Quali sfide affrontano o affronteranno le aziende nel loro rapporto con le nuove tecnologie? Al primo posto troviamo la prospettiva di una forte riorganizzazione strutturale (34%) quale conseguenza dell’introduzione e dell’utilizzo dell’intelligenza artificiale all’interno del contesto lavorativo. Emerge di conseguenza anche il bisogno di formare i dipendenti alla piena integrazione con la macchina (29%), attività educativa che, per certi versi, può anche essere vista come propedeutica alla riqualificazione del lavoro (21%). Infine il 15% ritiene che le aziende saranno sempre più chiamate a rispettare i contesti regolatori in ambiti come la tutela della privacy.

Per quanto riguarda i lavoratori, invece, quali sono le sfide future? Il 32% dei manager ritiene che quella più impegnativa sia l’apprezzamento dell’opportunità di vedere evolvere le loro competenze e abilità. Implicito a ciò segue la sfida della disponibilità a imparare a lavorare con le nuove tecnologie (26%) e a iniziare a ragionare in termini di maggiore flessibilità (21%). Infine il 19% pensa che la difficoltà principale che i lavoratori dovranno affrontare sarà il dover pensare oltre lo schema della mansione prestabilita, ovvero andare oltre lo storica concezione del ruolo.

Alla luce di ciò, aziende e lavoratori sono preparati ad affrontare l’intelligenza artificiale e tutto ciò che ne consegue? La prospettiva sembra essere negativa per il 59% dei manager indagati: il 24% ritiene infatti che esista una diffuso scetticismo soprattutto verso la gestione della transizione, mentre il 35% nota un atteggiamento poco proattivo nell’aprirsi al cambiamento. Il 21% si mostra moderatamente ottimista per via degli investimenti in innovazione e formazione che le aziende stanno iniziando a prevedere. Appena il 18%, invece, non è preoccupato di tutto ciò, perché ha verificato direttamente o indirettamente che è già ben consolidato un approccio strategico di aziende e risorse all’utilizzo delle nuove tecnologie.

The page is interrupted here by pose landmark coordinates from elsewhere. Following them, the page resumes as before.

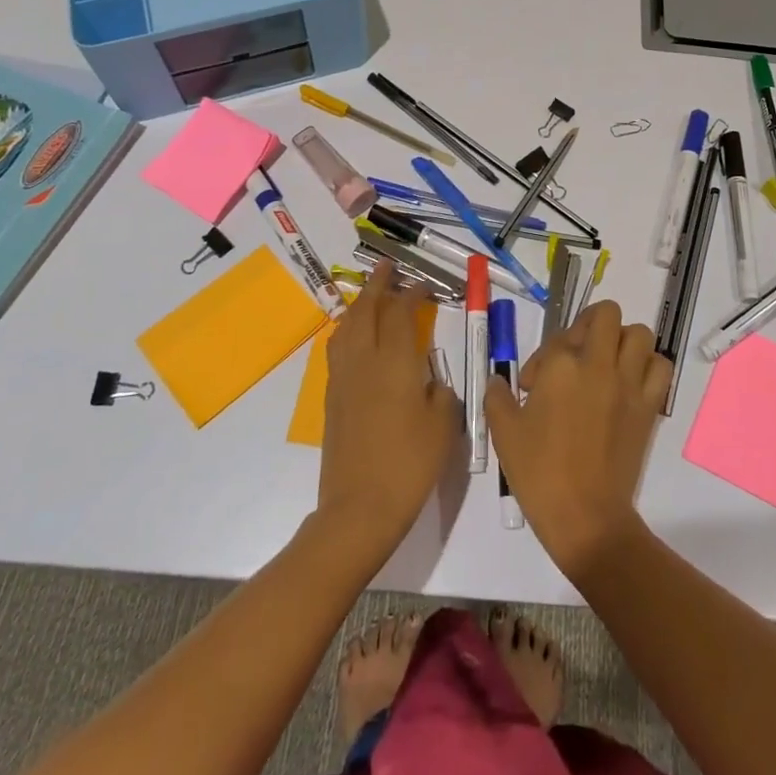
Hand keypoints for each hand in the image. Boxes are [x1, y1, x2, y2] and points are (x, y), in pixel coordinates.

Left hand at [316, 262, 459, 557]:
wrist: (359, 508)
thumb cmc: (410, 465)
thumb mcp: (444, 426)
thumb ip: (441, 393)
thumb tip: (430, 382)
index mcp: (396, 362)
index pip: (402, 313)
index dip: (413, 293)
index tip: (425, 285)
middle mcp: (365, 360)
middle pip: (367, 309)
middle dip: (378, 284)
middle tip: (388, 266)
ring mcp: (344, 377)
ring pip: (347, 326)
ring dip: (359, 303)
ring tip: (370, 294)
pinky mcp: (332, 397)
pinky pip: (338, 347)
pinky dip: (347, 329)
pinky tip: (354, 335)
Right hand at [485, 300, 669, 579]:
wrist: (586, 516)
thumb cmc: (539, 473)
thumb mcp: (504, 432)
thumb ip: (498, 397)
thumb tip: (499, 381)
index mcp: (561, 366)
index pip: (555, 341)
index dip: (541, 360)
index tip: (533, 387)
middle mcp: (598, 364)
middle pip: (605, 314)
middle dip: (589, 325)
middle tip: (576, 354)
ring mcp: (628, 383)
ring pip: (638, 333)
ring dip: (622, 341)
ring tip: (605, 364)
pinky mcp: (649, 405)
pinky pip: (660, 367)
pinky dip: (649, 366)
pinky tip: (630, 383)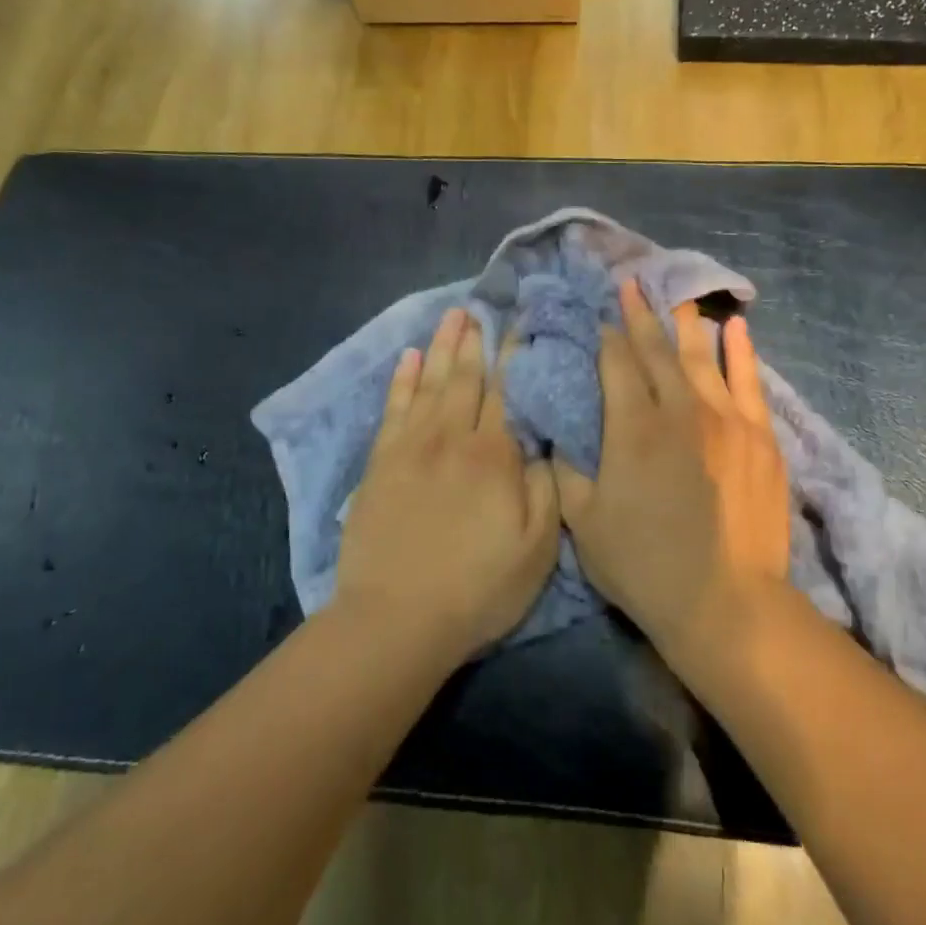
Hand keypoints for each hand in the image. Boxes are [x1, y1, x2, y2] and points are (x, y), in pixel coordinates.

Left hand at [338, 308, 559, 658]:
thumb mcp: (536, 547)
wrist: (396, 619)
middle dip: (475, 339)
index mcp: (494, 454)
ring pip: (430, 382)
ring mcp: (411, 446)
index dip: (515, 354)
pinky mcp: (381, 462)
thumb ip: (544, 486)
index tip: (521, 323)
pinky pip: (394, 407)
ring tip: (452, 316)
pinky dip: (402, 379)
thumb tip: (541, 441)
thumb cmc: (477, 587)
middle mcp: (452, 437)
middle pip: (466, 377)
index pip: (508, 390)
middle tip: (480, 306)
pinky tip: (409, 357)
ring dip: (443, 346)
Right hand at [552, 279, 790, 659]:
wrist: (725, 601)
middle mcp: (679, 409)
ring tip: (676, 295)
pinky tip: (736, 327)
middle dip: (641, 315)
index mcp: (633, 427)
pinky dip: (741, 351)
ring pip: (701, 357)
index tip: (603, 315)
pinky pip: (749, 380)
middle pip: (657, 351)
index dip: (608, 336)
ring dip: (685, 324)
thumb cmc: (644, 564)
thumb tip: (556, 437)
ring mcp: (725, 419)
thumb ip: (566, 472)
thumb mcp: (584, 522)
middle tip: (632, 284)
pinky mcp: (759, 436)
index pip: (617, 364)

In questo quadro qual è il ruolo attributo al Legislatore? Per il 37% dei manager l’attore pubblico è fondamentale nello stabilire regole che diano equità senza però mettere un freno all’innovazione. Il 23% invece ritiene che debba farsi garante di un compito che dia coordinamento e omogeneità. Il 20% pensa che il Legislatore debba essere in grado di identificare proattivamente i lavori che più saranno coinvolti grazie all’avvento dell’intelligenza artificiale e, in conseguenza di ciò, assicurare programmi di riqualificazione dei lavoratori (19%).